Stories of Change

Laxmi - bringing social change
Sudha, Luxmi and her grandson

Laxmi - bringing social change

Laxmi was a woman who had woven all of her life but had never seen the money from any of the work she had done. The money from her work had always gone to the male in her life: her father or her husband. When Laxmi had children she put away her loom, but as her children grew she realised how badly she wanted to send them to school. Her husband's work did not give them even enough for living, let alone for school.

When Laxmi heard of the Association for Craft Producers (ACP) and the work that they were doing to help women earn income through their skills, she approached them and asked if they would help her to put her loom back together, help her to market her weaving, and help her earn money she could use to send her children to school. ACP agreed, and Laxmi became a part of the ACP team doing traditional cloth weaving and teaching other women to weave.

Meera Bhattarai, the founder and General Manager of ACP, recalls that when Laxmi received her first pay for her work, and she received the money in her hand, she cried. Meera asked her why she was crying and she explained because she had never before had power in her life and now she did. ACP helped Laxmi save the money she earned, and she used it to send her three children to good schools. Laxmi herself had never had the opportunity to be educated but she understood its value, particularly for girls. As a result, she sent her girl child as well as her boys to the same quality of school. Eventually, all of her children, with her money and encouragement, earned college level degrees.

When Laxmi first went to ACP and started to earn her own money, other women in her village became interested in what she was doing and wanted to be involved. With ACP's help, Laxmi eventually organized sixty other women in her village to begin weaving, earning income and saving it on their own. Laxmi's work has brought economic viability and a huge change to the status of women in her village.

Women have more say in their families’ decision making, and have been able to influence the education and health of their children, particularly their girl children. One interesting and telling feature is that their weaving group now also employs men of the village, one of which is Laxmi's husband. Since Laxmi is the group leader, her husband now works under her leadership. This would have been unheard of in years passed, but is welcome now because the men have been able to see the great economic benefits the women's work has brought to their village.

This is true social change and social justice at work, and it has come through the women's courage and willingness to take the lead and through partnerships with fair trade groups and importers giving them access to the opportunity.
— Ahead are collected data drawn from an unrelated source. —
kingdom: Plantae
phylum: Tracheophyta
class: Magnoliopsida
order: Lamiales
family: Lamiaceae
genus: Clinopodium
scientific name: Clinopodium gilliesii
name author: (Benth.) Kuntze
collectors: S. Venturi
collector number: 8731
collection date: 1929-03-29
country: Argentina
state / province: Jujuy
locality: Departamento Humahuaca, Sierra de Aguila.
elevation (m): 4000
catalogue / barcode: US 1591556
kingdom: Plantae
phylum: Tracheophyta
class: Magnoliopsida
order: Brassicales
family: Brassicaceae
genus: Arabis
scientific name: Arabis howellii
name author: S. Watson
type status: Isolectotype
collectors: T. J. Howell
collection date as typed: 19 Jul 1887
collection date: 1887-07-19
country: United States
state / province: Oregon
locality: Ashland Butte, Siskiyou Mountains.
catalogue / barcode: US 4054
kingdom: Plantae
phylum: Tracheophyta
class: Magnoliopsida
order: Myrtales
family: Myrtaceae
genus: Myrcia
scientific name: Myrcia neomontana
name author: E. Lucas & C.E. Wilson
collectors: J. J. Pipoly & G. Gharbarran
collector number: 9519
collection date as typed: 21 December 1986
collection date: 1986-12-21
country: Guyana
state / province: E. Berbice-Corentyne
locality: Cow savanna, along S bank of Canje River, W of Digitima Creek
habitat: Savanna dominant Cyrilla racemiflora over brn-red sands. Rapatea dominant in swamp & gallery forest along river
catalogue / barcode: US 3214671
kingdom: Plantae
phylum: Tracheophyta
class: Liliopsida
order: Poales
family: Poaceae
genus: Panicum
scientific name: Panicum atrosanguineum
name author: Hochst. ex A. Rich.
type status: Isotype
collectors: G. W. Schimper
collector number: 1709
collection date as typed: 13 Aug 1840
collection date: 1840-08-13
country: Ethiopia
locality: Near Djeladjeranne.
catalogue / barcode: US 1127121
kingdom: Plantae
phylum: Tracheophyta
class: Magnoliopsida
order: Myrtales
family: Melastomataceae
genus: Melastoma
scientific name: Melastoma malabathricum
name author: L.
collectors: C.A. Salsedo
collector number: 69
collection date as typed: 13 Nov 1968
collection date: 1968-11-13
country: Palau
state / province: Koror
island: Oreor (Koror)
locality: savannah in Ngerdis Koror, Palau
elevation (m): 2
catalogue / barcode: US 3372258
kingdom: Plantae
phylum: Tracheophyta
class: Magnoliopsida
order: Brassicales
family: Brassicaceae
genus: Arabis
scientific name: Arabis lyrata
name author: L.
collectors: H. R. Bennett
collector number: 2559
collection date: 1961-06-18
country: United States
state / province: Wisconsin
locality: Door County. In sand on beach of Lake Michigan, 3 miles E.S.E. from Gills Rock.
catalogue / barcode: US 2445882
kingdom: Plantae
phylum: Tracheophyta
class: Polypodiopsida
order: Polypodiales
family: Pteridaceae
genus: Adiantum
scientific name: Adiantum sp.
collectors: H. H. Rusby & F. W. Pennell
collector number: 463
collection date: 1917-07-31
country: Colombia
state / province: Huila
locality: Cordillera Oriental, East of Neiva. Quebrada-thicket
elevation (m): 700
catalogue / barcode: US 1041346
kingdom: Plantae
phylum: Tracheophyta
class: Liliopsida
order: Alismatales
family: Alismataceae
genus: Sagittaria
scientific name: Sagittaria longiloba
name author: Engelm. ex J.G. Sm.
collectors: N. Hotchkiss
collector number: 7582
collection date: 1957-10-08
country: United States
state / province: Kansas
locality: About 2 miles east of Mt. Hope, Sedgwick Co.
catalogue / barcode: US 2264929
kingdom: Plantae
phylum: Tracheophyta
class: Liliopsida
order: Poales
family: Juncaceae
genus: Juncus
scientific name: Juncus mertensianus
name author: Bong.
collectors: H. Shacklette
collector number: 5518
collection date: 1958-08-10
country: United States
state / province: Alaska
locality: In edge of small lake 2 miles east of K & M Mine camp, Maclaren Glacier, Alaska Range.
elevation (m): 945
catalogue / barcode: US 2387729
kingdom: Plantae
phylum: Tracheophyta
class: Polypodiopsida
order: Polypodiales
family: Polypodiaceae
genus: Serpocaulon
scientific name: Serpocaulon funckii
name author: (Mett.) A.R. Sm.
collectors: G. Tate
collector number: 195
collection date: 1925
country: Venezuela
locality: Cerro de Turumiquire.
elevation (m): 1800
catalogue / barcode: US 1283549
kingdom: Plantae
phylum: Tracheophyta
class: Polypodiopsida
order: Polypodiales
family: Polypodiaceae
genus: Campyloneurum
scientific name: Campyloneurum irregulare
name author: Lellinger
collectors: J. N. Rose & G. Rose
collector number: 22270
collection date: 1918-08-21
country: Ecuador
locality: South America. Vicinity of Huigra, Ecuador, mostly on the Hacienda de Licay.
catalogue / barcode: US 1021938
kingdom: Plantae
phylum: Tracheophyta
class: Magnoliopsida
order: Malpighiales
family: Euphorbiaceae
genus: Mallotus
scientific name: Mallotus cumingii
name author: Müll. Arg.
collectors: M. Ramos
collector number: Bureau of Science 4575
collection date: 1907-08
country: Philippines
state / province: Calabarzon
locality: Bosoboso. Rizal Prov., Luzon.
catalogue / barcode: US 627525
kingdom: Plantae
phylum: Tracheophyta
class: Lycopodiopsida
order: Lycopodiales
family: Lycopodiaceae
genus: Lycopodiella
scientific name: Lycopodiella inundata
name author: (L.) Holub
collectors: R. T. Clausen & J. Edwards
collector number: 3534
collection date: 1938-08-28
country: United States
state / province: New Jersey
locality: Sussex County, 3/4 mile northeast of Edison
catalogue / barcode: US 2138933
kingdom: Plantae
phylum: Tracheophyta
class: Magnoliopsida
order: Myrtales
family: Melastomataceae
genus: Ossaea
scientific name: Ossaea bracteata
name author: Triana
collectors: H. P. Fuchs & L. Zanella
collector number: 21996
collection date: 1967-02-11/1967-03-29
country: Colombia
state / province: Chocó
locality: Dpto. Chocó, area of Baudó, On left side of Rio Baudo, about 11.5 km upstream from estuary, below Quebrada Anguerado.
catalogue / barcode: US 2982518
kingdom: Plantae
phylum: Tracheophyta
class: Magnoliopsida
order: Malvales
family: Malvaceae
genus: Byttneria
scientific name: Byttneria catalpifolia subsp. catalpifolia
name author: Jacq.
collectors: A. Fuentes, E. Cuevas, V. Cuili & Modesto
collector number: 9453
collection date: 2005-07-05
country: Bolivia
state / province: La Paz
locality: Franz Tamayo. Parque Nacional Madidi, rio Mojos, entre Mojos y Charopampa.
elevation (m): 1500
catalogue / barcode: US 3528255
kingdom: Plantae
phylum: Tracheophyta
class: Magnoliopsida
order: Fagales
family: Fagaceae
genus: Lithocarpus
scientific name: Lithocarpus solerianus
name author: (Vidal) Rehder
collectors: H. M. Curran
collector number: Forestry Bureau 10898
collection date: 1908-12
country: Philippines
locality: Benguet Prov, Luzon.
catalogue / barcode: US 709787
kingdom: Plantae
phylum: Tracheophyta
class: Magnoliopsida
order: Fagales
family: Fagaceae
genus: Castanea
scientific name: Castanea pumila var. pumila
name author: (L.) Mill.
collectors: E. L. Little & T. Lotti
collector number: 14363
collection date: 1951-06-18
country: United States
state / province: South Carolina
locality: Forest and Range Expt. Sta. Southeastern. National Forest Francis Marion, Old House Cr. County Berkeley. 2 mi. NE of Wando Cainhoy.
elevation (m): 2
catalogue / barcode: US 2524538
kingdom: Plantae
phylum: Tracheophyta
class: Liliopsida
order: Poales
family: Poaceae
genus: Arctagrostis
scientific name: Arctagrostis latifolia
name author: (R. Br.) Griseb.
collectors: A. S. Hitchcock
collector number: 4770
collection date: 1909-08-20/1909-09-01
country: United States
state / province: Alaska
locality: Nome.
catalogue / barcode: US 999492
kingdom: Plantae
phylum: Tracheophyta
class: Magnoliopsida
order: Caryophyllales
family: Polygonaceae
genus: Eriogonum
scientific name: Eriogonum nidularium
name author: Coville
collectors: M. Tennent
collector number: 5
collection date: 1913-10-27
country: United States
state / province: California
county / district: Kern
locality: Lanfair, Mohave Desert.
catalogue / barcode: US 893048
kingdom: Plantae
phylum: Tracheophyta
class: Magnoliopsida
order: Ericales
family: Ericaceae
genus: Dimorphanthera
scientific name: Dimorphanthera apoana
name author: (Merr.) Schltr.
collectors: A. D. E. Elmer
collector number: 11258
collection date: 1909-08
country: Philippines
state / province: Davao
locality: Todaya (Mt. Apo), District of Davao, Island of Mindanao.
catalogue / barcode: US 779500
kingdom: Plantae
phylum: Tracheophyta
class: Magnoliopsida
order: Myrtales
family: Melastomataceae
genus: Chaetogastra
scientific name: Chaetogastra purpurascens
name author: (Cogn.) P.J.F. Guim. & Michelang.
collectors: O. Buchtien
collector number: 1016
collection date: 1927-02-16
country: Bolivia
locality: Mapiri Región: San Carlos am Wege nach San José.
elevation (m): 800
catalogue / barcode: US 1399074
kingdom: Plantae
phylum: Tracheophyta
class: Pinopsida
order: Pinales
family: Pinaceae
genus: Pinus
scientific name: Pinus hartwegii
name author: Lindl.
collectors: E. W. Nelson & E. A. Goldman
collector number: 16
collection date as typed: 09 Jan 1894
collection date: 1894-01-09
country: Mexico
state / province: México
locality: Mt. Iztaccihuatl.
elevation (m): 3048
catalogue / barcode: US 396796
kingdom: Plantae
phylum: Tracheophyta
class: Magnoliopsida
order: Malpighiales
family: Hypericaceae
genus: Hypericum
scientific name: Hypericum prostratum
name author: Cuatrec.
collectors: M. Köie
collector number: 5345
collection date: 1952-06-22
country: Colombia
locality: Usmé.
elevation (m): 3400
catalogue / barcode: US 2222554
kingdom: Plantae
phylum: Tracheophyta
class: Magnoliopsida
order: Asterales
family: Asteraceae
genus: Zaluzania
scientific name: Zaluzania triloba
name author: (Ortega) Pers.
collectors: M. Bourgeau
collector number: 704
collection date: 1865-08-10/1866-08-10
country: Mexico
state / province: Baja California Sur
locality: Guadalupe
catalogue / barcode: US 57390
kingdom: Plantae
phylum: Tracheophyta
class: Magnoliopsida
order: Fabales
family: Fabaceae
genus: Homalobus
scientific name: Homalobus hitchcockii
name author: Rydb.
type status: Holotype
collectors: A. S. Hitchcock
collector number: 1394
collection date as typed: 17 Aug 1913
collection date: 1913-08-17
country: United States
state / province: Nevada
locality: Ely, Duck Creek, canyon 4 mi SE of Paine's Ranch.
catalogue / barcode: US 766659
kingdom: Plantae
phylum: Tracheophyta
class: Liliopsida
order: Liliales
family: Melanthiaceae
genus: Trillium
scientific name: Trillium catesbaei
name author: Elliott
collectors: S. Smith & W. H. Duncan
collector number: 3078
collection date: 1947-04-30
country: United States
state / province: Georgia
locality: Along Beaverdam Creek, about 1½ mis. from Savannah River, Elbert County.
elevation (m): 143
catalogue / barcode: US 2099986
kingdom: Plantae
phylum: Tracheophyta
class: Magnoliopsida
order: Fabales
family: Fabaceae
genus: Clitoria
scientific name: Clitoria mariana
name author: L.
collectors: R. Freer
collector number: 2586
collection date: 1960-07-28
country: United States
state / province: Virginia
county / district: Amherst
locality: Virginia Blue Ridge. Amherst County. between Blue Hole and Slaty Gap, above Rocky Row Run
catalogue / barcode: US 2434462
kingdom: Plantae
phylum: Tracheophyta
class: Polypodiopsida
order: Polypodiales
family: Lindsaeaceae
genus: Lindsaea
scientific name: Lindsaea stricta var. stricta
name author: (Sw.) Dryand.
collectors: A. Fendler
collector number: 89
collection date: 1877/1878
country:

Laxmi's daughter, Sudha, who was educated with the money her mother had earned and saved, ended up not only learning the traditional weaving skills of her mother, but also getting a Masters Degree in Social Work. After graduation, Sudha worked for the Nepali government in a programme for the blind. After several years of this work she realised that the most important social work she had ever seen was the work that her mother had done with the women weavers in her village to help raise their status through income generation. Sudha decided that this was the work that she really wanted to do, so she returned to her village and has now taken over working with the weavers’ group to help market their products through ACP, and provide for more training and help for the women.